Further to the identification of organs that can serve as risk predictors, it would be important to assess whether TOD regression predicts risk reduction. Such evidence, documented in hypertensive patients [3, 25], offers valuable information on whether specific treatment confers additional therapeutic benefit. Currently there are no data in the ED population to document the impact of antihypertensive drugs (with neutral or even a positive effect on erectile function) on TOD regression. Likewise, whether treatment-induced reduction in TOD affects incidence of adverse CV events is also an interesting, yet unexplored, field.

The frequent co-existence of hypertension and ED and the impact of antihypertensive drugs on sexual function raise the question whether ED is the result of hypertension per se, an adverse event of antihypertensive treatment, or a combination of both [26]. Several lines of evidence indicate that drugs used in the treatment of hypertension can indeed deteriorate sexual function, but such an effect appears mainly with older generation drugs (older beta blockers, diuretics), while newer agents (nebivolol, renin-angiotensin-aldosterone system blockers) might even improve sexual function [27]. On the other hand, hypertension appears to cause ED per se, through a multitude of mechanisms that include prolonged exposure to elevated levels of systemic blood pressure, endothelial dysfunction and circulation of vasoactive substances (with a pivotal role of angiotensin II) that lead to structural and functional alterations in the penile arteries [28]. Penile doppler studies have shown that the presence of hypertension is associated with a approximately twofold increase in the likelihood of having an abnormal penile blood flow [29]. Specifically, patients with hypertension exhibit a significantly low penile blood inflow and venous leakage as expressed by reduced penile peak systolic velocity (PSV) and increased end-diastolic velocity (EDV) respectively, compared to men without vascular risk factors.

Screening for vasculogenic ED as a TOD per se could be incorporated in diagnostic algorithms for the management and treatment of arterial hypertension [30] in men for three reasons: First, ED is easy to recognize and it gravely affects a man’s quality of life. Second, the presence of ED per se increases the risk for future CV events [7]. The predictive ability of ED is higher in young subjects and in subjects with intermediate baseline CV risk [7]. Third, testosterone deficiency, which is frequent in aged males who suffer from vasculogenic ED [31], is associated with subclinical organ damage (LVH, IMT, aortic stiffness, ABI) [31–33], and it is an important predictor of future CV events in men with hypertension [34].

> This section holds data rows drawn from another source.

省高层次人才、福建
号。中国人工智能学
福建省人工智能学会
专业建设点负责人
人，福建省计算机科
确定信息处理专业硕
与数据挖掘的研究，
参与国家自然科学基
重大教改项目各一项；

ED as a TOD: The use of the Sexual Health Inventory for Men (SHIM) validated questionnaire for diagnosis and evaluation of ED as a TOD should be incorporated in the investigation of all hypertensive patients [35, 36]. Importantly, according to recent evidence validated questionnaires correlate with the vascular markers of TOD [9, 19, 37] (aortic PWV, carotid IMT, ABI) and improve the predictive value of ED for total CV events compared with a single question [7]. Evaluation of penile vasculature by dynamic color Doppler ultrasound (with intracavernous injection of alprostadil) still remains the cornerstone of the diagnostic workup of the patients with vasculogenic ED, by differentiating psychogenic and vasculogenic causes of ED [38, 39]. Penile doppler indices strongly correlate with atherosclerotic lesions in other vascular beds and major adverse CV events [40].